COMPARISON OF APPROACHES

SEURAT LANDSCAPE WITH HOUSES 1881

Tacita Dean Fatigues, 2012

There are as many different approaches to (landscape) art as there are artists who paint/draw. Every individual has there own take on subject and method of representation

Above are images from two artists whose work has similarities. The similarities are the monochrome pallet and the delicate use of tone.

The differences are more easy to define. Tacita’s image is vast, like its subject – it fills the wall of a gallery. She has used media that are not created for art work, i.e. chalk and chalk board. Her drawing emerges from the black background as she uses chalk to create tones and shapes over the black. Tacita creates art in a time where such experiments of size and unconventional media are encouraged and enjoyed. The speed at which new styles of all art forms are enjoyed and digested is now rapid – probably due, in part, to the internet, social networking and globalisation. People can quickly share new ideas and their thoughts on them. New ideas may be less alarming than in Seurat’s time.

Seurats image is tiny in comparison approximately 25 x 32 cm.
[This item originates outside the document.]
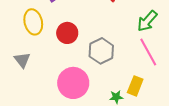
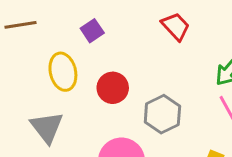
gray triangle: (22, 60) -> (47, 127), size x1.4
He uses conte crayon on a traditional white background, building black tone over the white.

In Seurats time, experimentation with new methods and styles took time to become enjoyed, established and accepted. Indeed, Seurats methods were also considered unconventional – but ‘unconventional’ takes time to grow and metamorphize. Without the experiments and ground-breaking working ways of many artists of the past, which now seem conventional, artists of the present (and future) could possibly not experiment and innovate either. This is because innovation builds on the back of other previous innovation – ‘by standing on the shoulders of giants’.

I think the objective of this research point and the other research points in this project, could be in fact for me, the student, to see clearly that the biggest differences between the images are the point in history and cultural background in which they were created. Both images are groundbreaking in that context and that is the biggest similarity they share.

These images go to show that new innovation exists in art (and other human endeavors) at almost all points in history and will continue to do so.